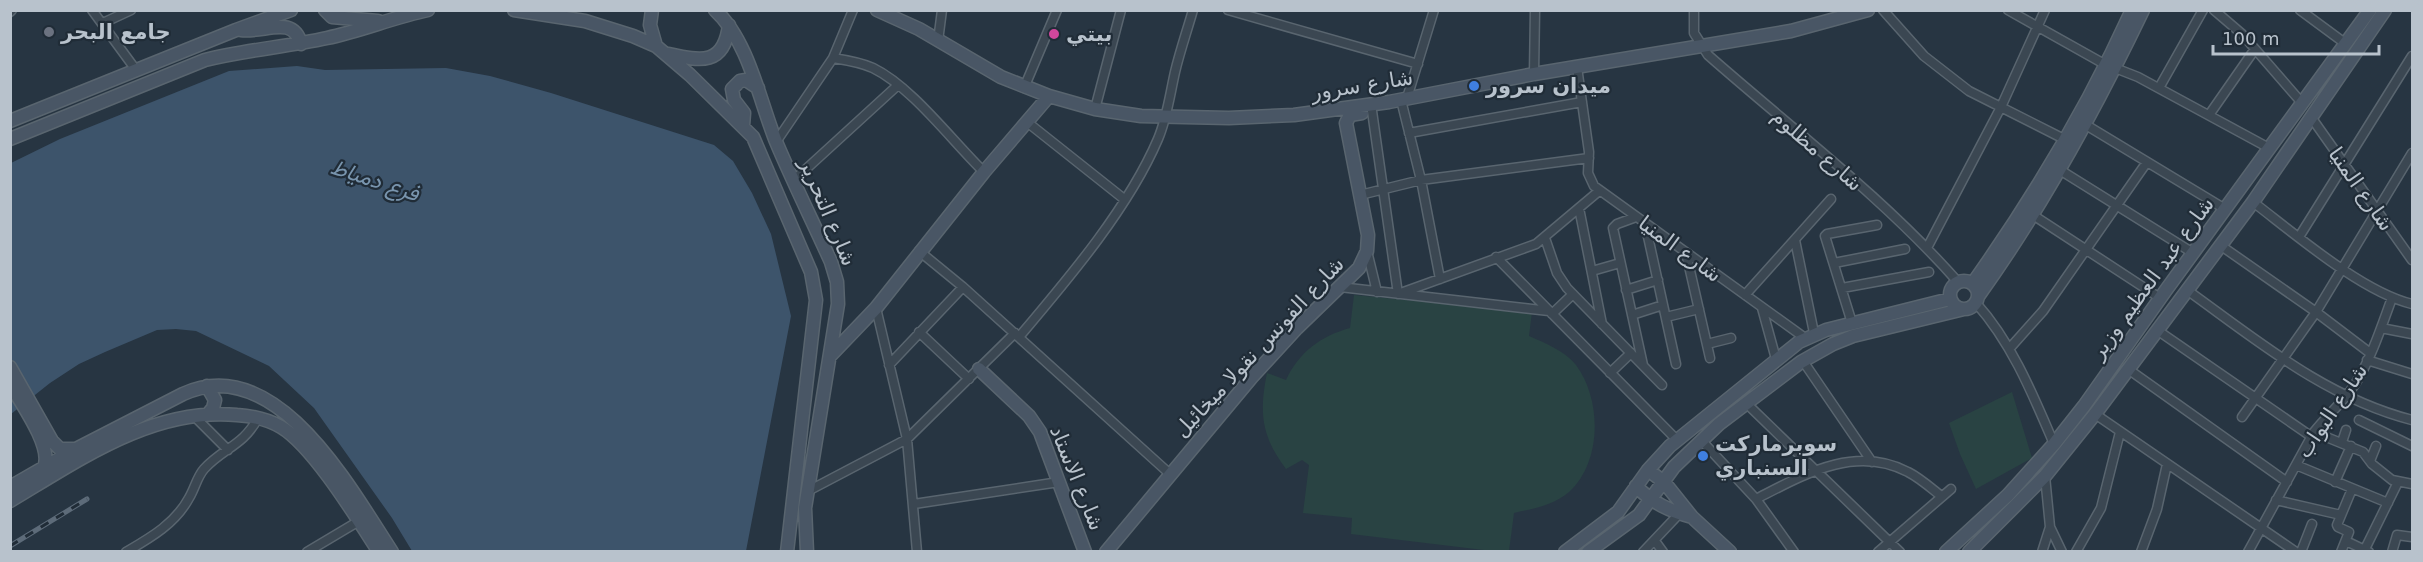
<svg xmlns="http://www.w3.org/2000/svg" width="2423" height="562" font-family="'DejaVu Sans',Vazirmatn,sans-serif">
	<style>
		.green { fill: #294343 }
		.water { fill: #3d546b }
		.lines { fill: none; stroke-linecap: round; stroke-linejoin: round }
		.street-casing { stroke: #59656f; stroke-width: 11 }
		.secondary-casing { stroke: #59656f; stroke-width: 15 }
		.street { stroke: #3b4752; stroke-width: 8 }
		.secondary { stroke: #495665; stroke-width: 12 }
		.rail-casing { stroke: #5d6b79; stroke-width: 5 }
		.rail { stroke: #202c37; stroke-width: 3; stroke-dasharray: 9; stroke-linecap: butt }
		.worship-dot { fill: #6b7280; stroke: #202c37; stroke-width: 2 }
		.hotel-dot { fill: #d1479c; stroke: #202c37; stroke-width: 2 }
		.shop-dot { fill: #3f7fe0; stroke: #202c37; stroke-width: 2 }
		.labels { text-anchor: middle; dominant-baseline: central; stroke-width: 4.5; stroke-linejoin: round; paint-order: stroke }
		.poi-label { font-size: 21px; font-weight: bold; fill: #b8c2cc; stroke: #202c37; text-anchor: start }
		.street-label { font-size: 21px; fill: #b8c2cc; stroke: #202c37 }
		.water-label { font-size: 22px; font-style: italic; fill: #7995ae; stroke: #202c37 }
	</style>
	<rect width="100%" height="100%" fill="#273542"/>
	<path class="green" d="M1354 295 1532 312 1529 336C1545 343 1565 351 1576 365 1602 400 1602 462 1569 492 1554 505 1532 509 1514 513L1509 551H1492L1351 534 1352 518 1303 513 1309 465 1302 460 1286 469C1261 436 1259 412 1267 373L1286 380C1299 352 1321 336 1350 328Z
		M2012 392 2032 458 1976 489 1960 454 1949 423Z"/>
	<path class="water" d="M297 66 325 70 446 68 490 76 551 93 714 145 733 161 752 193 771 234 791 316 746 551H412L392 518 314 408 269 366 196 331 176 329 157 330 105 352 79 364 50 383 11 414V163L60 139 229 71Z"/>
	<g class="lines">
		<defs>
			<path id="street" d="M92 10 136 70
				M1228 10 1418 64
				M1694 10V33L1708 55C1792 129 1884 198 1958 282
				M1883 10 1924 56 1969 91 2066 140
				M2008 10 2106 65
				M2214 10 2242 34 2302 103
				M2300 10 2346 44
				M10 12 12 10
				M103 23 131 10
				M938 41 942 10
				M833 58C846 60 860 62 873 68 912 87 952 141 984 172
				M1577 67 1589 152 1588 173 1594 186 1805 338
				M2115 68 2138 77 2269 148
				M1534 74 1535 10
				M1024 88 1057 10
				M2159 88 2203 10
				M1407 98 1434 10
				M1401 100 1421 180 1440 279
				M1095 109 1121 10
				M1372 111 1398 294 1536 244 1599 191
				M2209 115 2255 49
				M2311 117 2412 260
				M1027 122 1124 199
				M2086 125 2225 209
				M1409 133 1582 102
				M776 142 833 58 853 10
				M2060 170 2193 253
				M794 180 898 85
				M1360 195 1421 180 1589 158
				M2253 202C2295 234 2362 292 2412 304
				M1579 208 1602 324
				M2033 215 2160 298
				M1636 217 1617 224 1613 228 1643 365
				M1645 223 1676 364
				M2299 237 2412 56
				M1545 238 1557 273 1567 288 1662 385
				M1795 240 1814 333
				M2220 245 2316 312 2370 353
				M1927 248 2001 107 2045 10
				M919 251 963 287 1170 474
				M1367 251 1377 292
				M1686 253 1710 358
				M1496 257 1677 440
				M1834 263 1905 249
				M1592 271 1620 263
				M1340 287 1549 311
				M1842 288 1929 272
				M1626 290 1658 280
				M2187 290C2258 341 2326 398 2412 420
				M1745 295 1831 199
				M1976 303C2012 343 2033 395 2054 444
				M876 308 907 439 917 552
				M1762 308 1776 359
				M1552 314 1573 294
				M1632 315 1663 305
				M1666 317 1699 309
				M1852 323 1825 236 1827 234 1877 225
				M2381 328 2412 334
				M2157 330 2312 437
				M919 332 969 379
				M1019 337C1068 279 1128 209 1158 139 1167 118 1170 94 1175 72 1180 51 1187 31 1193 10
				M1707 344 1731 338
				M2009 349 2043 311 2147 162
				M2367 360 2412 374
				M1803 361 1872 462
				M889 365 963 287
				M2128 369 2287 482
				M1610 373 1631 353
				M1746 403 1900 552
				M2095 414 2296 552
				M194 416 228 450
				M2242 417 2316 312 2412 153
				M2359 420 2412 446
				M2314 432 2363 452 2372 464 2392 480 2412 484
				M1701 440 1756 499 1794 552
				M2342 442 2346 430
				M2370 461 2376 446
				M2296 465 2388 503
				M2045 476 2050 527 2062 552
				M2335 482 2351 446
				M808 491 907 439 1015 333
				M1756 499C1803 475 1855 444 1908 472 1920 478 1931 488 1941 496
				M2276 500 2341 515
				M914 504 1059 482
				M1655 541 1663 552
				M2346 541 2369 552
				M2365 549 2398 482
				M126 552C150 538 175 524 189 498 195 488 197 477 204 469 223 448 243 446 258 418
				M307 552 359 521
				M1643 552 1679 514
				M1878 552 1951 489
				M2042 552 2050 527
				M2076 552 2101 508 2120 432
				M2141 552 2157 509 2167 464
				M2248 552 2314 432C2328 414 2346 400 2357 381 2372 356 2382 325 2392 298
				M2301 552 2312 524
				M2341 552 2349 532 2338 527 2337 525 2352 489
				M2392 552 2397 535 2412 537"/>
			<path id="secondary" d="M325 10 332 17 378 21
				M514 10 585 21 633 36 656 46 690 75 753 137 811 272 816 300 787 552
				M652 10 650 25 656 46
				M715 10C749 41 760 103 777 144 794 184 813 222 831 262L837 282 838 304 805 508 807 552
				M877 10 919 29 1001 77 1049 96 1095 109 1141 116 1229 118 1294 115 1389 102 1534 74 1791 31 1868 10
				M241 30C265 33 293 14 301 44
				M669 54C701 61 724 66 729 25
				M10 121 236 30 291 10
				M743 126 744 113 734 100 732 89 740 81 746 80 758 88
				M10 139 205 60C245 50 286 47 327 38 361 31 394 17 428 10
				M1950 295a14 14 0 1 1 28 0a14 14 0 1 1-28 0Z
				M1973 283C2034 197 2088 107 2132 10
				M1979 295C2043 206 2095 110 2143 10
				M830 356 876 308 984 172 1049 96
				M10 367 52 441 60 449H76
				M979 369 1029 416 1040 432 1085 552
				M10 384C21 403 53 447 44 467
				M207 386 215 400 213 408 208 414
				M1648 470 1664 482 1692 517 1730 552
				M1636 486C1652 503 1670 511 1692 517
				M10 487 76 449 183 394C276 351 350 488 392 552
				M10 501C79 460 153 407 237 415 252 416 267 419 281 427 313 446 357 518 379 552
				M1106 552 1252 377 1297 328 1359 268 1367 251 1368 235 1346 123 1350 115 1362 113
				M1565 552 1618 512 1648 470 1670 446 1799 342 1826 330 1950 299
				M1588 552 1639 515 1674 467 1719 424 1801 362 1833 344 1853 336 1964 309
				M1946 552 2008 495 2054 444 2084 406 2166 290 2370 10
				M1969 552 2045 476 2095 414 2253 202 2385 10"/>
		</defs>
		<use href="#street" class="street-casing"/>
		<use href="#secondary" class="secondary-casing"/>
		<use href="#street" class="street"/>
		<use href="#secondary" class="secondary"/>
		<defs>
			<path id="rail" d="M10 546 87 499"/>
		</defs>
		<use href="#rail" class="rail-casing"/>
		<use href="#rail" class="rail"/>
	</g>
	<circle class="worship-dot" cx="49" cy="32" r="6"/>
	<circle class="hotel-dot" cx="1054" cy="34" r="6"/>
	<g class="shop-dot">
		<circle cx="1474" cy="86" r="6"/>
		<circle cx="1703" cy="456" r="6"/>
	</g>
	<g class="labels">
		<g class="poi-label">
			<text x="61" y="32">جامع البحر</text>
			<text x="1066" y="34">بيتي</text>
			<text x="1486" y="86">ميدان سرور</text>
			<text x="1715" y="444">سوبرماركت<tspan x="1715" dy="24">السنباري</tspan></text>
		</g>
		<g class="street-label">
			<text transform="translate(1362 85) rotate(-9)">شارع سرور</text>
			<text transform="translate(1817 150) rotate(41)">شارع مظلوم</text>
			<text transform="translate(2361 189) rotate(55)">شارع المنيا</text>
			<text transform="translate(828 212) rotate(67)">شارع التحرير</text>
			<text transform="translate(1680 249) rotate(36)">شارع المنيا</text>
			<text transform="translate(2152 278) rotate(-54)">شارع عبد العظيم وزير</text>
			<text transform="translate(1259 347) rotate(-47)">شارع الفونس نقولا ميخائيل</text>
			<text transform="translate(2332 411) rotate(-56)">شارع البواب</text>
			<text transform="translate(1077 478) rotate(68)">شارع الاستاد</text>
		</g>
		<g class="water-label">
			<text transform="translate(375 180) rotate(18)">فرع دمياط</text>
		</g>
	</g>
	<rect width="2423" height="562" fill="none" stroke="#b8c2cc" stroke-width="24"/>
	<path d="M2213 45v9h166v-9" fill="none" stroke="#b8c2cc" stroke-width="3"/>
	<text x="2222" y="45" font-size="18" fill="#b8c2cc" stroke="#202c37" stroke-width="4.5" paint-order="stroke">100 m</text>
</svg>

- About this exercise
Show every line in the listing above that carries the word "lines".

- Worked solution
		.lines { fill: none; stroke-linecap: round; stroke-linejoin: round }
	<g class="lines">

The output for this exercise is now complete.